- [Work order]: Write out the entries exactly, leaving out every picture.

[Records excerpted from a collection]
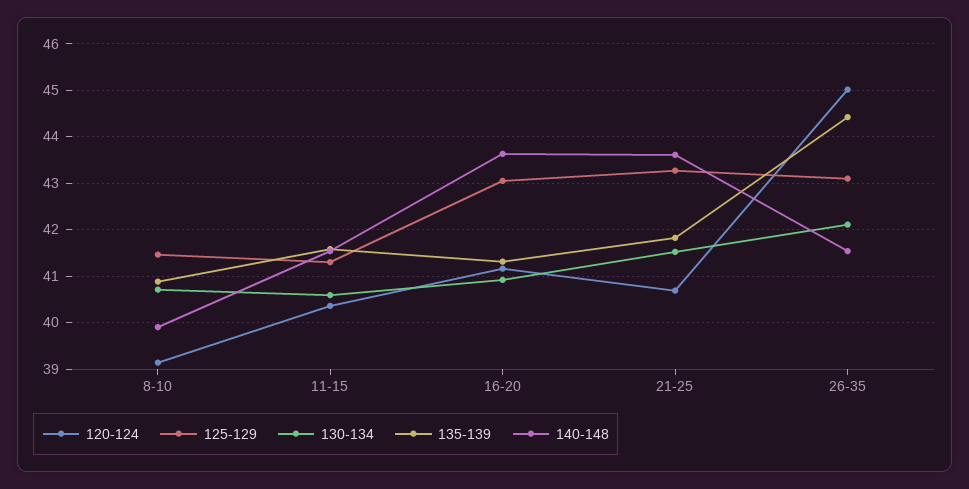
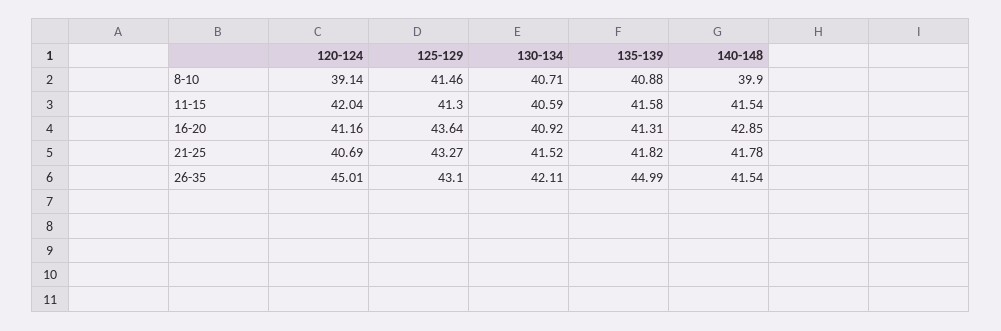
120-124, 11-15: 40.4 -> 42.04
125-129, 16-20: 43 -> 43.64
140-148, 16-20: 43.6 -> 42.85
140-148, 21-25: 43.6 -> 41.78
135-139, 26-35: 44.4 -> 44.99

- [Task result]:
120-124, 11-15: 40.4 -> 42.04
125-129, 16-20: 43 -> 43.64
140-148, 16-20: 43.6 -> 42.85
140-148, 21-25: 43.6 -> 41.78
135-139, 26-35: 44.4 -> 44.99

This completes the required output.